[A run of records]
- - - - -
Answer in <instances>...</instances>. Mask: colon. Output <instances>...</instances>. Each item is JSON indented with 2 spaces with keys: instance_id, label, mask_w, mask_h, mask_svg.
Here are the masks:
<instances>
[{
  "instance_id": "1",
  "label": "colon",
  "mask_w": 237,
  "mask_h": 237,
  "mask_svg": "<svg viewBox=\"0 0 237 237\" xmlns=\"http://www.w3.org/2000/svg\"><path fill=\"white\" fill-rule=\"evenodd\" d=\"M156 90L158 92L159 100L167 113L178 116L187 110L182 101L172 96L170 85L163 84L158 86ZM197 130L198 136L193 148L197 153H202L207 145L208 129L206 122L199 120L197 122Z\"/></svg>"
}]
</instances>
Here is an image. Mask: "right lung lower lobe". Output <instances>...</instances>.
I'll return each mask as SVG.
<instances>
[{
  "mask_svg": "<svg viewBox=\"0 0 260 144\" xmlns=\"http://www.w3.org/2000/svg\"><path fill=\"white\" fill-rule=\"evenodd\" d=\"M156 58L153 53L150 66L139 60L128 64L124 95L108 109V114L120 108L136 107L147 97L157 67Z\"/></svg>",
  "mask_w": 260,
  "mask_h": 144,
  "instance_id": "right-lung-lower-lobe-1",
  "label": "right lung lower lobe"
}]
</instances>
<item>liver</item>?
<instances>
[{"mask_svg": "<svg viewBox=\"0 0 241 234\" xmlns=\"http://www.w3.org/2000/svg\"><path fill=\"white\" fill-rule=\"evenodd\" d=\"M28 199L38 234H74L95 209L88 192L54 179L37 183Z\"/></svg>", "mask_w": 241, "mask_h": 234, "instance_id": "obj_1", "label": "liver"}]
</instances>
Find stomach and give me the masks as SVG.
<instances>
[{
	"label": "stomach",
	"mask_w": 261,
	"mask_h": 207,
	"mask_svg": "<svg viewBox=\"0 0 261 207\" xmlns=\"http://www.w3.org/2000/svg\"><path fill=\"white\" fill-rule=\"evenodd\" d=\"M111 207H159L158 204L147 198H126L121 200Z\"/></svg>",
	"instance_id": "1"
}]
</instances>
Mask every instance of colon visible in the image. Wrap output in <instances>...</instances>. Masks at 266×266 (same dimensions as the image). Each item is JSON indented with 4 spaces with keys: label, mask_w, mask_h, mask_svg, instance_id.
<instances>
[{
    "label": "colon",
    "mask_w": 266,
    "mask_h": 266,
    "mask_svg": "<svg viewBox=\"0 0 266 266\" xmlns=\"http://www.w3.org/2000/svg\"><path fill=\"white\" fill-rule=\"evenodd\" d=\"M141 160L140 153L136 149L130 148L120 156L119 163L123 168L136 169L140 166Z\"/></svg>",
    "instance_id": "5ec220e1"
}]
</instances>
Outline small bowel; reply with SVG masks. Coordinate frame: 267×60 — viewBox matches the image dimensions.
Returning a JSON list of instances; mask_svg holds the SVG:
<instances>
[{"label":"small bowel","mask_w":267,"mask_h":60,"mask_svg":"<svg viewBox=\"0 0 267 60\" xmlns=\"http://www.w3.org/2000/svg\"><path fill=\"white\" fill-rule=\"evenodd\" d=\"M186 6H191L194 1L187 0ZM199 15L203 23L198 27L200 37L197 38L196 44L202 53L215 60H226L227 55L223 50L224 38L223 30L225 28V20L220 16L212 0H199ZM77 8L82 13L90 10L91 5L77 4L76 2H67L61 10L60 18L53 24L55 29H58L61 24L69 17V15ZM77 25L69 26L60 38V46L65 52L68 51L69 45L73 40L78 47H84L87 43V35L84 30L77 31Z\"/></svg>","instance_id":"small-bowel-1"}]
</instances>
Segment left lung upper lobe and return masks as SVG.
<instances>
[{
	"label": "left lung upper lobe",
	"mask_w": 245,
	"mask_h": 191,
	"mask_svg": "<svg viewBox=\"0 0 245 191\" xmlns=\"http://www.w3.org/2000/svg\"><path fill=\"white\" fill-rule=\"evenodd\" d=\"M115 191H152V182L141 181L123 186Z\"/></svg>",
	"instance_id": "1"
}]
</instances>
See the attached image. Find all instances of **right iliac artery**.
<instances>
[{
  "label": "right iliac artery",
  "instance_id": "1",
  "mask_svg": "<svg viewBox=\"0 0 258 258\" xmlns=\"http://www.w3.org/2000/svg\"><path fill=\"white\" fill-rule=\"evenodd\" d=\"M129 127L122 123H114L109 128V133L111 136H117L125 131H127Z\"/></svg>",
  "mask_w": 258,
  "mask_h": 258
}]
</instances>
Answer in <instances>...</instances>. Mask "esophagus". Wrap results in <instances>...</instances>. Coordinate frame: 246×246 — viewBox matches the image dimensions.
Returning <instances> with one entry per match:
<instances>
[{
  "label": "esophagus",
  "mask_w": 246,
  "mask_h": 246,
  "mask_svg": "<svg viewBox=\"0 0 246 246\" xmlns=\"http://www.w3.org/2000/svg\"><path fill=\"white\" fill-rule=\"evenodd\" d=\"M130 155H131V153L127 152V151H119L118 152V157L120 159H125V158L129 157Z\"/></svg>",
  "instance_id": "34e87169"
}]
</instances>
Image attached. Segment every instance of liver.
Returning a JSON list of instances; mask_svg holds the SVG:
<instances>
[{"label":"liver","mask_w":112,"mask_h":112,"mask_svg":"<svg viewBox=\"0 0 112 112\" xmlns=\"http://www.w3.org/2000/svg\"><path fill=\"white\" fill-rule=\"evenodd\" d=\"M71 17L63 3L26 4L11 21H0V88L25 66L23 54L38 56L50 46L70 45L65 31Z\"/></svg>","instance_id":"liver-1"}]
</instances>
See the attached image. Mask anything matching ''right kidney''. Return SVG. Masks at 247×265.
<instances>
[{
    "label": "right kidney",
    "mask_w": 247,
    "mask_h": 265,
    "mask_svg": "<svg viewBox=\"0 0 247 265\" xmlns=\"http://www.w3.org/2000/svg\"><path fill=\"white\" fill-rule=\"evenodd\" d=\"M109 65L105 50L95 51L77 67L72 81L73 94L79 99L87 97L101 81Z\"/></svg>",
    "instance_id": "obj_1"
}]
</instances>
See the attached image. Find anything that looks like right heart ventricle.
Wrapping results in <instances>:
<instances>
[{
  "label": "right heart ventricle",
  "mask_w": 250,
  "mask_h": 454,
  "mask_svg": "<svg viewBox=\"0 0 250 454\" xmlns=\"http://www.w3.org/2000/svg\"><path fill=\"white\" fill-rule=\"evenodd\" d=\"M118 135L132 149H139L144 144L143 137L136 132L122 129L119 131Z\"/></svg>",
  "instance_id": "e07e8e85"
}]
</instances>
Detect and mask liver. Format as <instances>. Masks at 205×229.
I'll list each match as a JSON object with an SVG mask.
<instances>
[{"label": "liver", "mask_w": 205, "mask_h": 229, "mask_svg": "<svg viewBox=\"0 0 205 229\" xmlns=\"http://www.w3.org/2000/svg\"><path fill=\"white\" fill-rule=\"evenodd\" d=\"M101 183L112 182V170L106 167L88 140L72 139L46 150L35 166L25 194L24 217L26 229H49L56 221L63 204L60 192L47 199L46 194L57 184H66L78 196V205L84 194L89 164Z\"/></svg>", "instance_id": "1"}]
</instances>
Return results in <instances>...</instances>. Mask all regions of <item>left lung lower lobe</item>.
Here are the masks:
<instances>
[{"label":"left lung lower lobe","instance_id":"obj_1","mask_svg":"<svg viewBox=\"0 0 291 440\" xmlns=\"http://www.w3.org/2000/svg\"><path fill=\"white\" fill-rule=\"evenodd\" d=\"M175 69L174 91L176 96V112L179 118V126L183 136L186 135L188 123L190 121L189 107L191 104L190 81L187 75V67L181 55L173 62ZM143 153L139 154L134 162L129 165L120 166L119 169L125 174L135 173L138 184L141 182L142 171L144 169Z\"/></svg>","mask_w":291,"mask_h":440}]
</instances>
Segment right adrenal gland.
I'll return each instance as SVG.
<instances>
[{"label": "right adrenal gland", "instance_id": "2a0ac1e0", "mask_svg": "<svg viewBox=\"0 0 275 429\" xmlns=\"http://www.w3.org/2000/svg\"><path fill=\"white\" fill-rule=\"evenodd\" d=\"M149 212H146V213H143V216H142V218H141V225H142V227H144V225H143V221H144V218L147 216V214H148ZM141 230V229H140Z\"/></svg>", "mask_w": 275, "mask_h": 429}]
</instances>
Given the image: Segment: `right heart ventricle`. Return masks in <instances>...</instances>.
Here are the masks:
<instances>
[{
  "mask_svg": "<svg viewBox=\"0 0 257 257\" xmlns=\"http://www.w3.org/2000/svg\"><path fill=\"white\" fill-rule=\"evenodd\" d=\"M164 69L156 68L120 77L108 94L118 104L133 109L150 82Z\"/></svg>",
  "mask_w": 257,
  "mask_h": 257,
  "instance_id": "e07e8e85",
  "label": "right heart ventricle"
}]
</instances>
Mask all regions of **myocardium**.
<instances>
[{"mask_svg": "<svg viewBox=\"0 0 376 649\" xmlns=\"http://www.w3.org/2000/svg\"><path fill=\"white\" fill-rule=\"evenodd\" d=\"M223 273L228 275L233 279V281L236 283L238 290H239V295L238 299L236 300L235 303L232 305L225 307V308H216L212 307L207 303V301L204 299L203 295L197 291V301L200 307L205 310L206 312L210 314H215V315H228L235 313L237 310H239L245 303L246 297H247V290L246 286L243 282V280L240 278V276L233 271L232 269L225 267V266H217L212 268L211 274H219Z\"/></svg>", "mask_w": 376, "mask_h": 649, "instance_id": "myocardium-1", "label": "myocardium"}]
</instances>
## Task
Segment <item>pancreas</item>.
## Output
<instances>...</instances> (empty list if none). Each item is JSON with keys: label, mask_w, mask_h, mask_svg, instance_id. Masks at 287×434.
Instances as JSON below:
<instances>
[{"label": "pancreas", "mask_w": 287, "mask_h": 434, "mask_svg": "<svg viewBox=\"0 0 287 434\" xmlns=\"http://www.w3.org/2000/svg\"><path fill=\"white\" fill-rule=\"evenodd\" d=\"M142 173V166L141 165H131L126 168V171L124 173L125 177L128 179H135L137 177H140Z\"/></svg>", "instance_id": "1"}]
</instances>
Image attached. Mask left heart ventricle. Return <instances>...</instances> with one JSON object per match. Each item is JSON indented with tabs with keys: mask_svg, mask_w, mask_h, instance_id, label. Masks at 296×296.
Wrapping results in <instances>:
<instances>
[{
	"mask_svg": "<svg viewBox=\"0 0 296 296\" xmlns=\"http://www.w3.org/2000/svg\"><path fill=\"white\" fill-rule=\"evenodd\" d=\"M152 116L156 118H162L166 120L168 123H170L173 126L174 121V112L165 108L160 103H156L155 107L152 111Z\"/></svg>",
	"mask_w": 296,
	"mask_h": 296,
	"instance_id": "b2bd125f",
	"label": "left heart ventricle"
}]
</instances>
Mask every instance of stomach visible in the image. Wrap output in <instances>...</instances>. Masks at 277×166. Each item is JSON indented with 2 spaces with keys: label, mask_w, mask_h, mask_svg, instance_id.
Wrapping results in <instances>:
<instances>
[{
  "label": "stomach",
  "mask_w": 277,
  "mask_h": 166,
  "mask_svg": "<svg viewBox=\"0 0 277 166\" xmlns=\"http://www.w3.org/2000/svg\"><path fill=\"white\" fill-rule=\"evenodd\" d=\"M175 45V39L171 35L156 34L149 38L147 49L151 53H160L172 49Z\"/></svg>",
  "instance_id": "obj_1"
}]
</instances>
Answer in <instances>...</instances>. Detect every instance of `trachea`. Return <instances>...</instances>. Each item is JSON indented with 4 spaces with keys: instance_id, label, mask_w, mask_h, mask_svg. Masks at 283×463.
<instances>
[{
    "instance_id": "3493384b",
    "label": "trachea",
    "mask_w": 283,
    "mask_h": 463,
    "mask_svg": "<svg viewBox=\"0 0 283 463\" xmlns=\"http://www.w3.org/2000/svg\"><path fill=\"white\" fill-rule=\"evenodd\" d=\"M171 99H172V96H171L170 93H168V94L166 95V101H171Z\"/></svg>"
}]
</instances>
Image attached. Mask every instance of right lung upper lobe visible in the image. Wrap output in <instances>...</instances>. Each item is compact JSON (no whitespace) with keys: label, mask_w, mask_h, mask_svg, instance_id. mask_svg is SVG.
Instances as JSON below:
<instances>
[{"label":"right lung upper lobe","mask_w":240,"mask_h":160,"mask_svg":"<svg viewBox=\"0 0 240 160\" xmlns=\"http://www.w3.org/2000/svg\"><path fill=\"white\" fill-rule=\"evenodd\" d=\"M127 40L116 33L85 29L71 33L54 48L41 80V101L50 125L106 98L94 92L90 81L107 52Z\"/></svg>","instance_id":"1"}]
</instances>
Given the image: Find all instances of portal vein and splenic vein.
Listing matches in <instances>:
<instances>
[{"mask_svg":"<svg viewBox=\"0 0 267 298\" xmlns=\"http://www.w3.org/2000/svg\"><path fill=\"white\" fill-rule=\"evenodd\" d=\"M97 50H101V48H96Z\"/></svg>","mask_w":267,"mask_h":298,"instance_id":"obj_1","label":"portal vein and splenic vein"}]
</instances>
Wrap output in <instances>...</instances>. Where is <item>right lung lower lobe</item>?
- - - - -
→ **WHAT TO PRODUCE**: Pull out every line in the records above that contains the string "Detect". Match case exactly.

→ **WRITTEN SOLUTION**:
Detect and mask liver. Format as <instances>. Masks at 205×229.
Answer in <instances>...</instances>. Detect every instance of `trachea`. Return <instances>...</instances>. Each item is JSON indented with 4 spaces with keys: instance_id, label, mask_w, mask_h, mask_svg. Masks at 283×463.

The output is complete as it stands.